March 2012

A word about the lower

The kit I bought from Sarco had everything I needed, but the hammer was questionable. Prof. Hale gave me one (and some other parts) from his personal stash; it went in perfectly and worked perfectly- having seen both hammers, I now know mine had missed a manufacturing step, hence it’s failure to operate properly.

Aside from that, the lower went together with remarkable ease, and yes, you could easily put it together on a TV tray. Mine will most likely remain an M4gery it’s whole life, though I kinda like the look of that Magpul UBR stock. I’ve always been a sucker for secret compartments, and having a place t store a wound up pullthrough could be of some utility. I see they make a plug so you can use the pistol grip similarly, so I may go that route instead of the $250 worth of magpul plastic.

I have approached this whole subject through the eyes of a mechaincal geek, and all the things I’ve discussed have related to how the firearm is designed and how it works and how it is supposed to work. Anyone who has ever worked on one, who is not a fool, can see the really marvelous thought that has gone into it’s design, and the brilliance that is in the basic manufacturing process.

Having never carried one in battle, and having only put a very few rounds through mine (though plenty through other’s) I can not make any claims as to it’s effectiveness as a battle rifle, and I won’t, and I won’t even have that discussion.

Having shot them in their many forms, I can say, it’s a hoot to shoot, and I look very much forward to shooting mine more. The time may come that I do another, after all the pieces are inexpensive enough. Putting my hands on a really tight heavy barrel and a freefloatinhg handguard? Could be awhole lot of fun. But then I don’t have too many places I can shoot that far anyway.
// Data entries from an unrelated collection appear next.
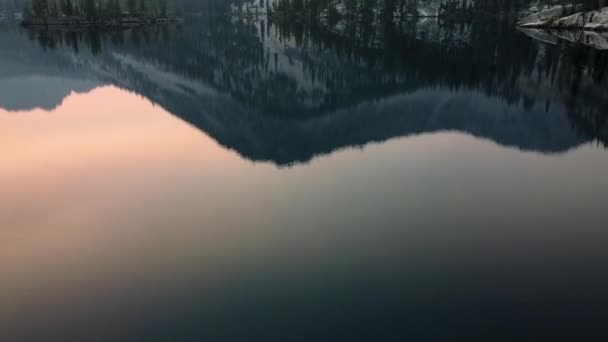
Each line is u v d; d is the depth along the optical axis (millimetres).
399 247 19328
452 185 27859
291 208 24656
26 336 14086
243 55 152875
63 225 22766
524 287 15703
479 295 15320
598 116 51156
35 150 38688
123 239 20922
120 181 30141
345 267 17609
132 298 15914
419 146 41031
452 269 17203
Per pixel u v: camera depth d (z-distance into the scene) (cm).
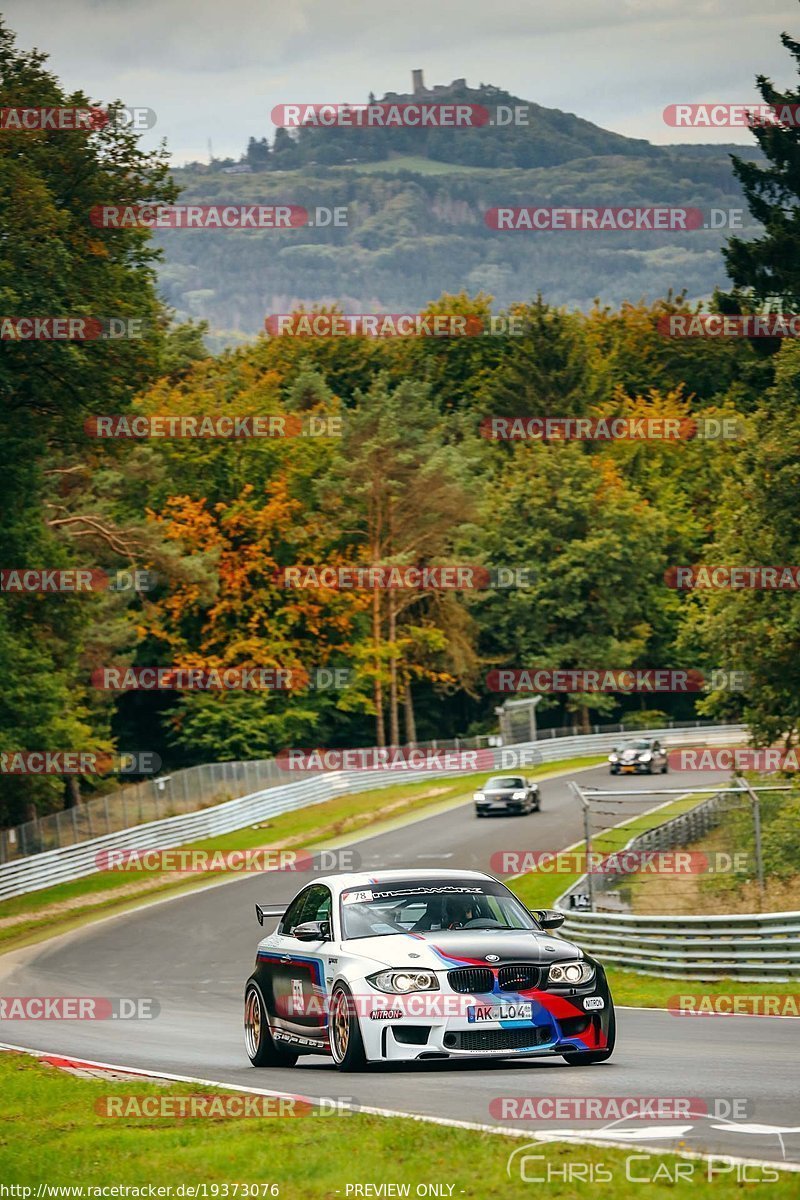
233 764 10950
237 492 14162
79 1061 2756
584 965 2166
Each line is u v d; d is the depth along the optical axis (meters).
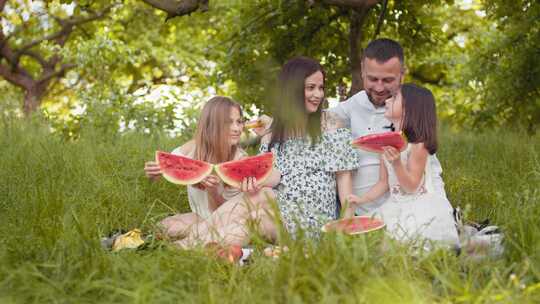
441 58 15.49
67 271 3.33
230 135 4.82
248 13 9.62
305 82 4.68
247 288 3.07
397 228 3.82
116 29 17.61
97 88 10.51
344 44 9.52
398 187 4.37
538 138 8.67
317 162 4.73
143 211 5.23
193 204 4.90
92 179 5.79
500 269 3.29
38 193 4.77
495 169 6.85
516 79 10.14
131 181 5.88
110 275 3.35
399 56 4.80
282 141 4.80
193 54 18.50
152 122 9.27
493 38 11.68
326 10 9.16
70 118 10.16
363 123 5.04
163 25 18.94
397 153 4.17
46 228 4.01
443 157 7.70
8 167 6.04
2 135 7.70
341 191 4.80
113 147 7.33
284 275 3.03
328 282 2.89
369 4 8.09
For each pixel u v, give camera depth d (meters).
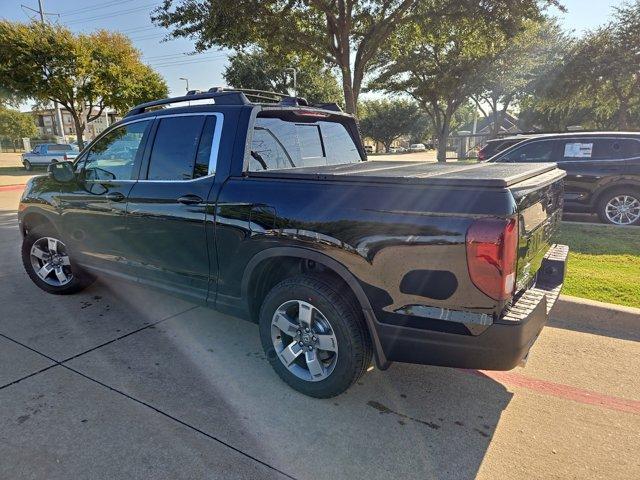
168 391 2.98
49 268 4.68
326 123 4.13
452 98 20.58
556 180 3.03
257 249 2.91
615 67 17.03
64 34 22.02
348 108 10.45
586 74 17.81
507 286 2.20
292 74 32.81
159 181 3.49
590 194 7.84
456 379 3.15
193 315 4.24
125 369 3.26
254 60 31.73
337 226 2.56
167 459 2.36
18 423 2.63
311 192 2.70
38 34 21.42
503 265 2.15
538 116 35.38
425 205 2.30
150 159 3.58
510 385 3.07
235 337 3.79
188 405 2.83
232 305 3.19
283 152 3.47
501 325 2.22
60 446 2.45
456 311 2.30
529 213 2.46
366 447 2.47
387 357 2.59
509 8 9.19
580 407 2.82
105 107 25.91
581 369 3.25
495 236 2.12
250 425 2.65
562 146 8.12
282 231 2.76
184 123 3.40
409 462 2.36
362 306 2.56
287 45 10.38
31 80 21.53
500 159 8.70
All in all, from a pure engineering standpoint, I am impressed. And I don’t impress easily.

Putting it together

Prof Hale asks in comments at the previous post:

“What about the differences in expansion of the materials? Where the barrel meets the receiver, steel on aluminum. Cold, you have a tight fit. But as you warm it up does the receiver expand faster than the steel barrel and thus produce slop (non-repeatable) barrel alignment? “

Well, no. That’s not much of an issue, an again, it’s because of the design of the rifle.
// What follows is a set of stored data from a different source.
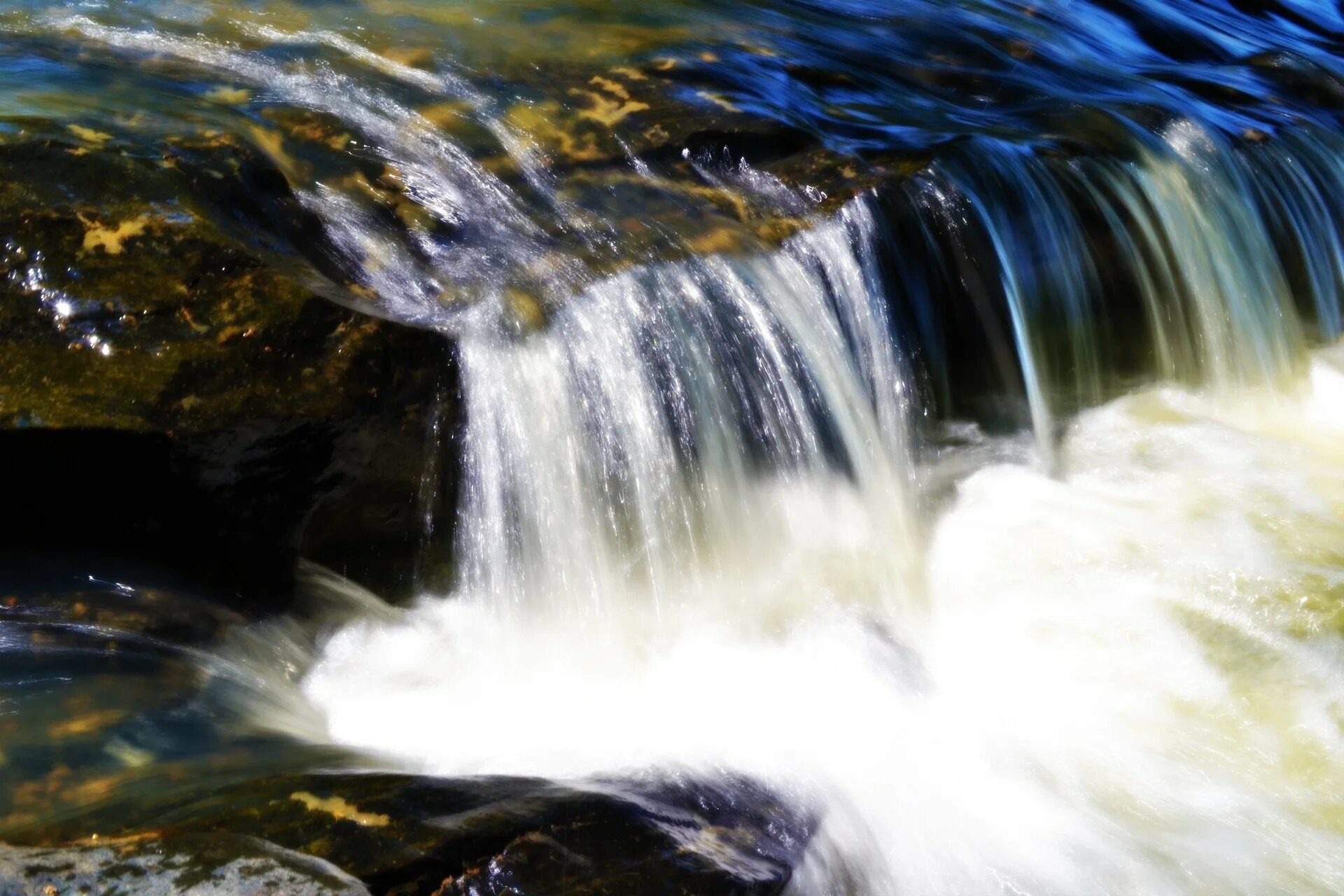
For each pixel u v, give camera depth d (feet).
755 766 13.23
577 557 15.44
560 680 14.55
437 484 14.78
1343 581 16.29
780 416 16.96
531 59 21.44
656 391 16.05
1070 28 28.55
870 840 12.51
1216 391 21.65
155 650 12.85
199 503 13.51
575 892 10.39
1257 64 27.86
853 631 15.66
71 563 13.32
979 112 22.91
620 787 12.10
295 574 14.33
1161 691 14.93
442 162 18.29
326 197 17.07
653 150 19.40
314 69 20.01
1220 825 13.12
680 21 24.30
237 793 10.85
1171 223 21.38
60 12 20.81
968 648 15.62
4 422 12.62
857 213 18.47
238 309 14.05
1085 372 20.77
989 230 19.38
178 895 9.53
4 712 11.62
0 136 14.85
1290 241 22.97
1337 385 21.98
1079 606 16.16
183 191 14.96
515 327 15.57
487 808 11.00
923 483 18.39
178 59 19.60
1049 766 13.82
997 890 12.17
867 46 24.95
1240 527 17.57
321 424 13.87
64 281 13.75
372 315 14.58
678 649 15.19
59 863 9.74
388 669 14.16
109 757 11.32
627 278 16.65
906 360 18.61
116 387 13.15
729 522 16.39
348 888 9.85
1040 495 18.34
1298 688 14.88
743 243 17.70
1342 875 12.60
The barrel orients on a pin that fits in a corresponding slot in the receiver. The barrel is held on by a nut. the nut is steel, the barrel is steel. When you tighten the nut, you make sure the seating surfaces on the receiver, on the barrel extension, and inside the nut are clean and lubricated. Then you run the nut in until it makes contact (This is a specific concern I had, because I tend to overtighten and I didn’t want to damage anything) and then tighten until the next whole groove(or hole) comes into line.

The nut I had had 20 grooves. The thread pitch is 18 tpi. If I tighten one whole groove, the amount of “preload” with which I have wrung the barrel into the receiver is .0027″ or just under three thou of “pre tension” in that barrel/receiver/nut combination. If I only go a “half groove” it is of course half of that.
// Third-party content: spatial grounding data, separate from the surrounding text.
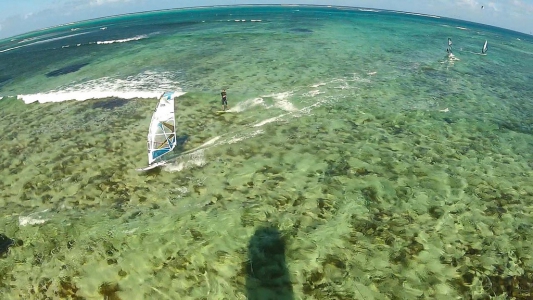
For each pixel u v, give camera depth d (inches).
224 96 919.7
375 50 1681.8
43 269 458.6
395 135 791.1
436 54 1649.9
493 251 468.8
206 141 779.4
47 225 539.2
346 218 530.0
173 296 412.5
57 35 3659.0
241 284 423.2
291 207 557.6
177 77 1258.6
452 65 1445.6
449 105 978.1
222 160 698.8
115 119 914.7
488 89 1148.5
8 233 526.6
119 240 499.2
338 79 1187.9
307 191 595.5
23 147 794.2
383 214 539.5
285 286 419.8
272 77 1221.1
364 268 443.5
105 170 684.7
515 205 559.5
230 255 465.1
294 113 907.4
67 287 429.4
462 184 612.7
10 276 451.2
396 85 1136.8
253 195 589.6
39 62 1782.7
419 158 696.4
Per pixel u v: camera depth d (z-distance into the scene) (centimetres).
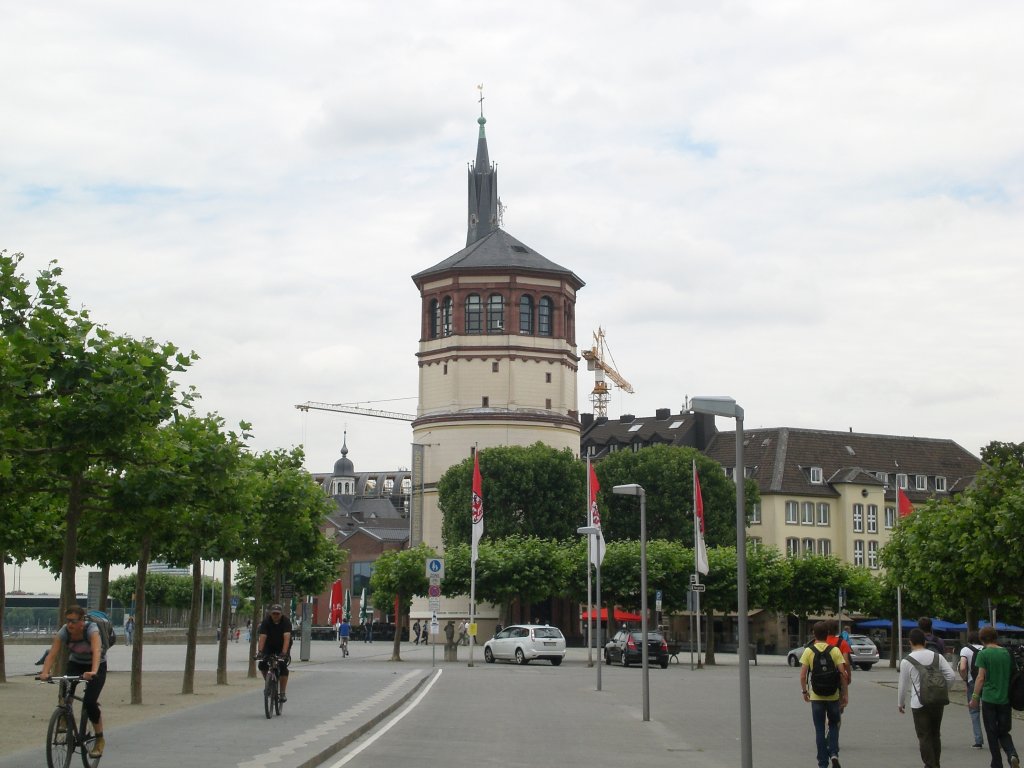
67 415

Steel has a coefficient of thermal expansion of 0.000016 meters per meter per degree centigrade. Aluminum has a coefficient of thermal expansion of 0.000023 meters per meter per degree centigrade.

Let’s say that the barrel/receiver combination warms from 70 degrees (Room temperature) to 250 degrees during shooting. And let’s say that the barrel nut engages 1/2″ of thread. That 1/2″ of thread, over that temperature range, will allow that 1/2″ to grow .0011″.

That could seem like a lot, except that during that same time, the barrel nut warms too, and it will grow .0007″ over the same length of thread. (if it didn’t, the threads wouldn’t fit anymore!) So the actual difference in the warm and cold fit is in the neighborhood of .0004″.

IN a barrel we have already established has .0027″ of lockup. So No, Prof. hale, the warmth of the barrel/receiver combo will 1: only tighten the interface, and 2: not change temperature enough to be an issue.

And then there’s 3: The barrel and barrel nut and barrel adapter are steel alloy. The receiver is aluminum. The receiver is a natural heat sink, and will draw heat away from the barrel/receiver interface, so the actual amount of difference in size will be much, much smaller.

one thing I haven’t discussed much in this is the barrel adapter, but the same expansion issues mentioned further support what I’m saying.

Also, I’m doing the math off the top of my head, so I may have erred a bit on the calculations, so anyone who wants to correct them can feel free to do so. At the end of the day, the bottomline is the thermal expansion that is possible is always less than the force with which the barrel is wrung in, and the expansion always works to tighten rather than loosen the barrel. if you have a barrel that “Shoots lose” it’s because it wasn’t properly tightened to begin with.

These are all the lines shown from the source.